Following a spike in scam cases in the city-state, Singapore’s parliament introduced a bill enabling the police to take control of the bank accounts of people they believe are the victims of fraud.
The police can now issue restriction orders to banks, which would restrict people’s account transactions, thanks to the Protection from Scams Bill that was passed Tuesday. When the bill was first proposed last year, its goal was to shield potential victims from scams that were carried out remotely, including over the phone or online. It now encompasses a wider range of physical interaction-based cheating scenarios.
Minister of State for Home Affairs Sun Xueling stated in parliament.
“The threat will keep evolving, and we must ensure that we have the appropriate tools to deal with this threat, as this bill aims to do,”.
According to police data, fraud and cybercrime cases cost Singapore at least S$385.6 million ($283 million) in the first half of 2024, a 24.6% increase over the same time the previous year. These cases increased by 18% to 28,751 in total. Additionally, according to the data, 86% of scams that were reported featured “mostly self-effected transfers,” in which the victims transferred or took money out of their accounts.

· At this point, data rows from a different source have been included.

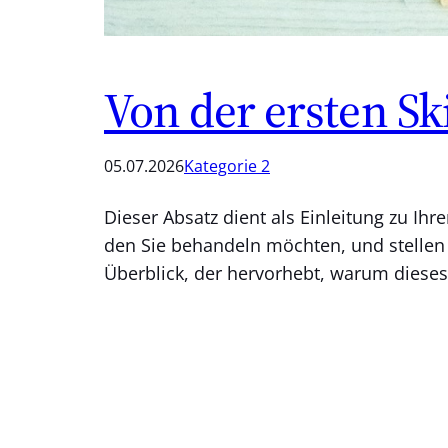
Von der ersten S
05.07.2026
Kategorie 2
Dieser Absatz dient als Einleitung zu I
den Sie behandeln möchten, und stellen 
Überblick, der hervorhebt, warum diese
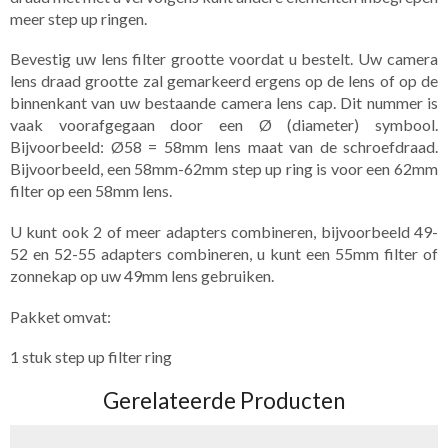
meer step up ringen.
Bevestig uw lens filter grootte voordat u bestelt. Uw camera
lens draad grootte zal gemarkeerd ergens op de lens of op de
binnenkant van uw bestaande camera lens cap. Dit nummer is
vaak voorafgegaan door een Ø (diameter) symbool.
Bijvoorbeeld: Ø58 = 58mm lens maat van de schroefdraad.
Bijvoorbeeld, een 58mm-62mm step up ring is voor een 62mm
filter op een 58mm lens.
U kunt ook 2 of meer adapters combineren, bijvoorbeeld 49-
52 en 52-55 adapters combineren, u kunt een 55mm filter of
zonnekap op uw 49mm lens gebruiken.
Pakket omvat:
1 stuk step up filter ring
Gerelateerde Producten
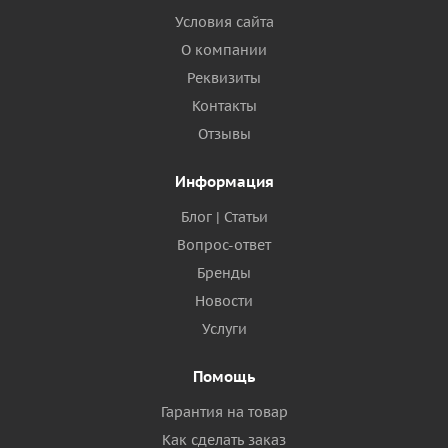
Условия сайта
О компании
Реквизиты
Контакты
Отзывы
Информация
Блог | Статьи
Вопрос-ответ
Бренды
Новости
Услуги
Помощь
Гарантия на товар
Как сделать заказ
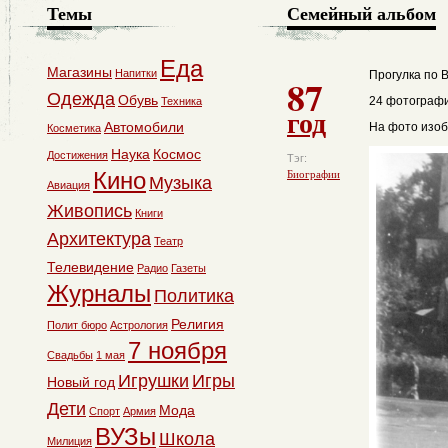
Темы
Семейный альбом
Еда
Магазины
Напитки
Прогулка по 
87
Одежда
Обувь
24 фотографи
Техника
год
Автомобили
На фото изоб
Косметика
Наука
Космос
Достижения
Тэг:
Кино
Биографии
Музыка
Авиация
Живопись
Книги
Архитектура
Театр
Телевидение
Радио
Газеты
Журналы
Политика
Религия
Полит бюро
Астрология
7 ноября
Свадьбы
1 мая
Игрушки
Игры
Новый год
Дети
Мода
Спорт
Армия
ВУЗы
Школа
Милиция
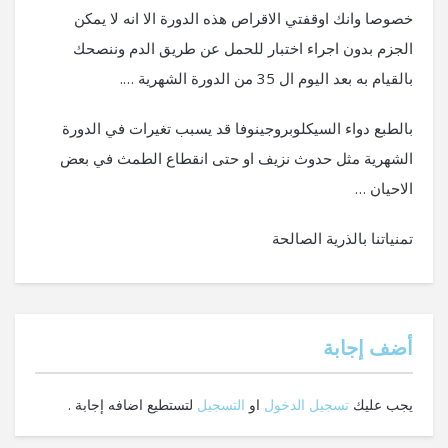
خصوصا وانك اوقفتي الاقراص هذه الدورة الا انه لا يمكن
الجزم بدون اجراء اختبار للحمل عن طريق الدم وننصحك
بالقيام به بعد اليوم ال 35 من الدورة الشهرية ….
بالطبع دواء السيكلوبروجينوفا قد يسبب تغيرات في الدورة
الشهرية مثل حدوث نزيف او حتى انقطاع الطمث في بعض
الاحيان …
تمنياتنا بالذرية الصالحة
‫أضف إجابة
يجب عليك
تسجيل الدخول
او
التسجيل
لتستطيع اضافه إجابة .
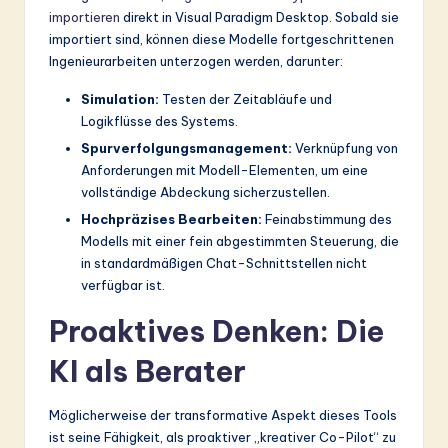
importieren
direkt in Visual Paradigm Desktop. Sobald sie
importiert sind, können diese Modelle fortgeschrittenen
Ingenieurarbeiten unterzogen werden, darunter:
Simulation:
Testen der Zeitabläufe und
Logikflüsse des Systems.
Spurverfolgungsmanagement:
Verknüpfung von
Anforderungen mit Modell-Elementen, um eine
vollständige Abdeckung sicherzustellen.
Hochpräzises Bearbeiten:
Feinabstimmung des
Modells mit einer fein abgestimmten Steuerung, die
in standardmäßigen Chat-Schnittstellen nicht
verfügbar ist.
Proaktives Denken: Die
KI als Berater
Möglicherweise der transformative Aspekt dieses Tools
ist seine Fähigkeit, als proaktiver „kreativer Co-Pilot“ zu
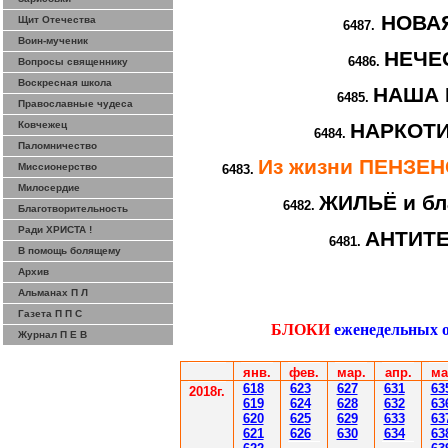
НОВА
Щит Отечества
6487.
Воин-мученик
НЕЧЕ
6486.
Вопросы священнику
Воскресная школа
НАША 
6485.
Православные чудеса
Ковчежец
НАРКОТИ
6484.
Паломничество
Из жизни ПЕНЗЕ
Миссионерство
6483.
Милосердие
ЖИЛЬЁ и бл
6482.
Благотворительность
Ради ХРИСТА !
АНТИТ
6481.
В помощь болящему
Архив
Альманах П Л
Газета П П С
БЛОКИ
еженедельных 
Журнал П Е В
янв.
фев.
мар.
апр.
ма
61
8
623
627
63
1
63
2018г.
619
62
4
628
632
63
620
625
629
633
63
621
626
630
634
63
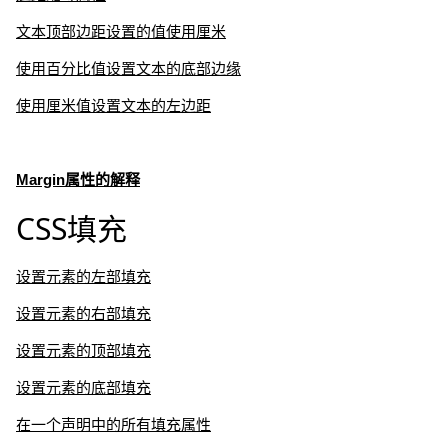
文本顶部边距设置的值使用厘米
使用百分比值设置文本的底部边缘
使用厘米值设置文本的左边距
Margin属性的解释
CSS填充
设置元素的左部填充
设置元素的右部填充
设置元素的顶部填充
设置元素的底部填充
在一个声明中的所有填充属性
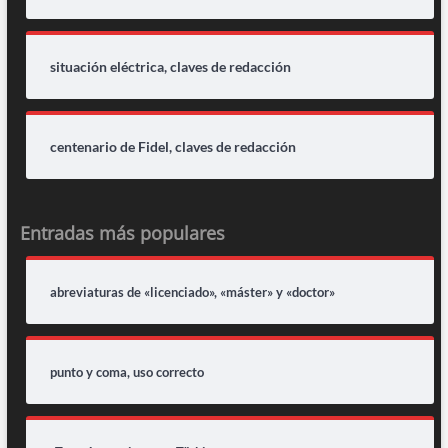
situación eléctrica, claves de redacción
centenario de Fidel, claves de redacción
Entradas más populares
abreviaturas de «licenciado», «máster» y «doctor»
punto y coma, uso correcto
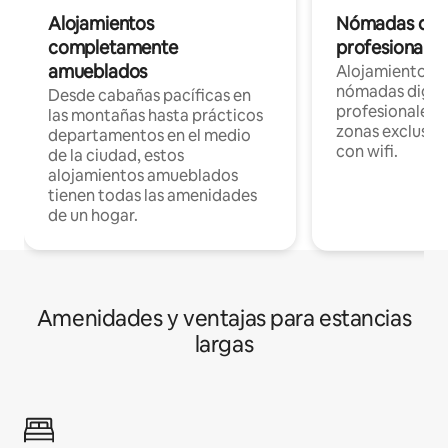
Alojamientos
Nómadas digit
completamente
profesionales 
amueblados
Alojamientos 
nómadas digita
Desde cabañas pacíficas en
profesionales d
las montañas hasta prácticos
zonas exclusiva
departamentos en el medio
con wifi.
de la ciudad, estos
alojamientos amueblados
tienen todas las amenidades
de un hogar.
Amenidades y ventajas para estancias
largas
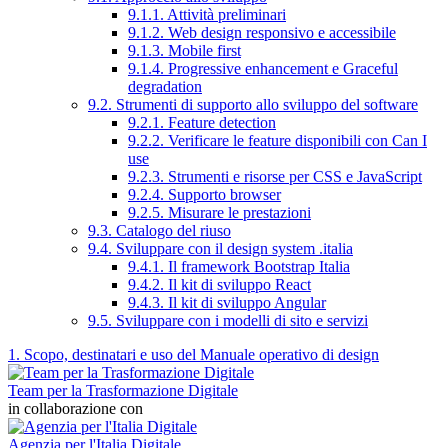
9.1.1. Attività preliminari
9.1.2. Web design responsivo e accessibile
9.1.3. Mobile first
9.1.4. Progressive enhancement e Graceful
degradation
9.2. Strumenti di supporto allo sviluppo del software
9.2.1. Feature detection
9.2.2. Verificare le feature disponibili con Can I
use
9.2.3. Strumenti e risorse per CSS e JavaScript
9.2.4. Supporto browser
9.2.5. Misurare le prestazioni
9.3. Catalogo del riuso
9.4. Sviluppare con il design system .italia
9.4.1. Il framework Bootstrap Italia
9.4.2. Il kit di sviluppo React
9.4.3. Il kit di sviluppo Angular
9.5. Sviluppare con i modelli di sito e servizi
1. Scopo, destinatari e uso del Manuale operativo di design
Team per la Trasformazione Digitale
in collaborazione con
Agenzia per l'Italia Digitale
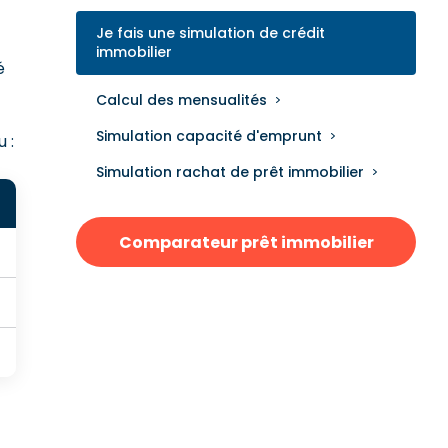
Je fais une simulation de crédit
immobilier
é
Calcul des mensualités
Simulation capacité d'emprunt
 :
Simulation rachat de prêt immobilier
Comparateur prêt immobilier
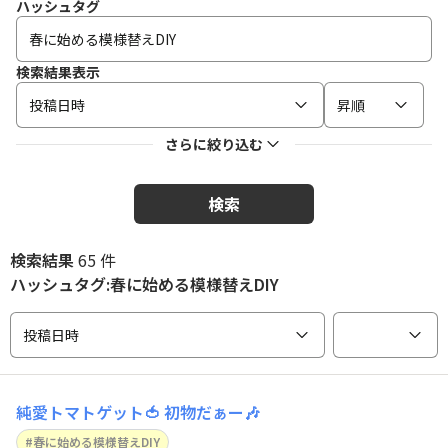
ハッシュタグ
検索結果表示
投稿日時
昇順
さらに絞り込む
検索
検索結果
65 件
ハッシュタグ:春に始める模様替えDIY
投稿日時
純愛トマトゲット🍅 初物だぁー🎶
春に始める模様替えDIY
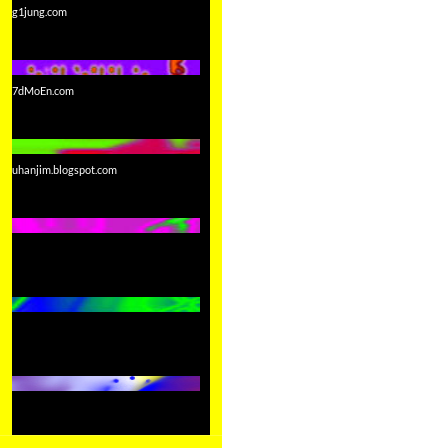
g1jung.com
7dMoEn.com
uhanjim.blogspot.com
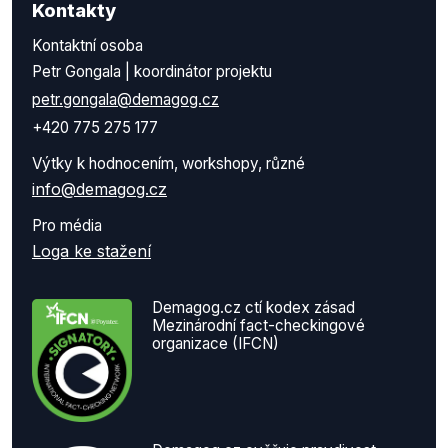
Kontakty
Kontaktní osoba
Petr Gongala | koordinátor projektu
petr.gongala@demagog.cz
+420 775 275 177
Výtky k hodnocením, workshopy, různé
info@demagog.cz
Pro média
Loga ke stažení
Demagog.cz ctí kodex zásad
Mezinárodní fact-checkingové
organizace (IFCN)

According to Sun, since 2022, the Monetary Authority of Singapore and the police have collaborated with major retail banks to identify fraudulent activity, track down funds, and freeze accounts suspected of being connected to illegal activities.
The new law allows for the imposition of restriction orders on the bank accounts and credit facilities of those who authorities deem need to be protected in this way because they are suspected of making withdrawals or sending money to scammers.
Orders can be extended up to five times and have a maximum duration of 30 days. In order to access their money for living expenses and other essential expenses, those whose accounts are limited must apply to the police.